Далекий друг! Года и версты, И стены книг библиотек Нас разделяют. Шашкой Щорса Врубиться в твой далекий век Хочу. Чтоб, раскроивши череп Врагу последнему и через Него перешагнув, рубя, Стать первым другом для тебя. На двадцать лет я младше века, Но он увидит смерть мою, Захода горестные веки Смежив. И я о нем пою. И для тебя. Свищу пред боем, Ракет сигнальных видя свет, Военный в пиджаке поэт, Что мучим мог быть — лишь покоем… Военный год стучится в двери Моей страны. Он входит в дверь. Какие беды и потери Несет в зубах косматый зверь? Какие люди возметнутся Из поражений и побед? Второй любовью Революции Какой подымется поэт?..

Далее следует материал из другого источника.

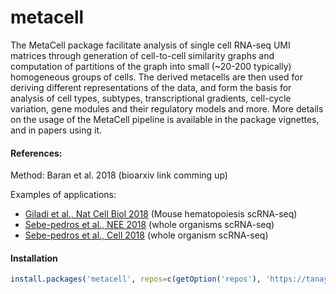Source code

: metacell
========

The MetaCell package facilitate analysis of single cell RNA-seq UMI matrices through generation of cell-to-cell similarity graphs and computation of partitions of the graph into small (~20-200 typically) homogeneous groups of cells. The derived metacells are then used for deriving different representations of the data, and form the basis for analysis of cell types, subtypes, transcriptional gradients, cell-cycle variation, gene modules and their regulatory models and more. More details on the usage of the MetaCell pipeline is available in the package vignettes, and in papers using it.

#### References:

Method: Baran et al. 2018 (bioarxiv link comming up)

Examples of applications:

-   [Giladi et al., Nat Cell Biol 2018](http://www.nature.com/articles/s41556-018-0121-4) (Mouse hematopoiesis scRNA-seq)
-   [Sebe-pedros et al., NEE 2018](https://www.nature.com/articles/s41559-018-0575-6) (whole organisms scRNA-seq)
-   [Sebe-pedros et al., Cell 2018](https://www.cell.com/cell/abstract/S0092-8674(18)30596-8) (whole organism scRNA-seq)

#### Installation

``` r
install.packages('metacell', repos=c(getOption('repos'), 'https://tanaylab.bitbucket.io/repo'))
```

Эти строки удивительно «свинчены» [23], каждая деталь нагружена смыслом и работает в составе целого. Шашка Щорса — память о гражданской. Сигнальная ракета — знак войны грядущей. И литературный пласт, сигнальные огоньки традиции: напоминание о Маяковском, который был «первой любовью революции», греза о преемнике, перефразирование Блока и Багрицкого (упоминание о покое и соловье в последних строчках). И — общий пафос: героическое утверждение идеи ценой собственной гибели. И апелляция к потомкам грядущего века, которым поэт мечтает быть другом и путеводной звездой (тоже «Маяковский» ход: «Мой стих трудом громаду лет прорвет…»).

вернуться

22

Спор о «громкой» и «тихой» лирике, как выясняется, возник не в шестидесятых. Второе определение встречается в письме М. Кульчицкого, относящемся к марту сорокового года: «Был мой семинар, где началась дискуссия после моего чтения 7 стихов и доклада Слуцкого о судьбах будущей поэзии. Тихие лирики ополчились. Но перевес пока на нашей стороне» (Там же. С. 191).

вернуться

23

Определение принадлежит самому Кульчицкому. «Мы тогда ценили в стихах строчку. Нам представлялось, что стихотворение надо свинчивать (Мишино словцо) из строчек», — вспоминал Борис Слуцкий (Слуцкий Б. О других и о себе // Вопросы литературы. 1989. № 10. С. 182).